Da mir der gute Kymon keine Lust, in ein Gespräch mit mir einzugehen, zeigte, und sich eben so sehr nach Ruhe, wie ich nach Einsamkeit, zu sehnen schien, so nahm er schon an der Tür meines Schlafgemachs Abschied, um sich, wie gewöhnlich, zu seinem Herrn zu begeben. Aber der wahre Beweggrund, warum er mich heute so früh verließ, entdeckte sich bald hernach. Die gefällige kleine Familie bereitete mir in aller Stille die angenehmste Überraschung vor: denn kaum hatte ich mich zur Ruhe niedergelegt, so war mir als ob ich durch ein mit Efeu leicht umlaubtes Fenster, das, dem Lorbeerwäldchen gegenüber, offen stand, den Gesang, der mich eine Stunde zuvor so hoch entzückt hatte, wieder anstimmen hörte; aber so leise, daß ich nur den sanft verschmolznen Widerhall davon zu hören glaubte. Durch unmerkliche Grade nahm er immer an Stärke zu, bis das liebliche Tongewebe zuletzt mein ganzes Ohr ausfüllte, und, da mir in dieser Entfernung nur die Töne, nicht die Worte, rein vernehmlich waren, mich die Wahrheit der von Apollonius gemachten Bemerkung erfahren ließ: daß eine Musik, wie diese, uns in ihrer eigenen, unsrer Seele gleichsam angebornen Sprache, anrede, und keiner Übersetzung in eine willkürliche kalte Zeichensprache bedürfe, um von ihr verstanden zu werden. Hätte ich nicht zu gewiß gewußt, wer mir diesen hohen Genuß verschaffte, es würde mir unmöglich gewesen sein, nicht zu glauben, daß ich Stimmen aus der andern Welt zu mir herüber schallen höre.
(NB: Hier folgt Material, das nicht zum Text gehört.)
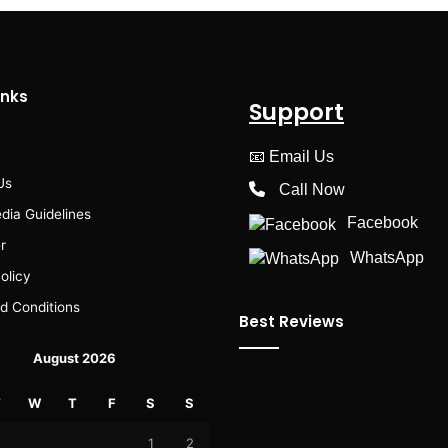
inks
Support
📧
Email Us
Us
Call Now
dia Guidelines
Facebook
r
WhatsApp
olicy
d Conditions
Best Reviews
August 2026
T
W
T
F
S
S
1
2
Da diese Art von Gesängen so lange fortgesetzt werden kann als man will, und die Familie Kymon nicht müde wurde, nur mit kleinen Veränderungen der Modulation und öfterer Abwechslung der Mensur und der Stärke des Tons, immer wieder von vorn anzufangen, so erfolgte, bei aller Begeisterung worein ich mich gesetzt fühlte, oder vielmehr durch diese Begeisterung selbst, zuletzt, was vermutlich die Absicht der freundlichen Sänger war: eine süße Ermattung spannte allmählich meine Nerven ab, ich verlor mich in einem luftigen Gedränge lieblicher Träume, die um mich her zu tanzen schienen, und schlummerte endlich unvermerkt in – die unsichtbare Welt hinüber.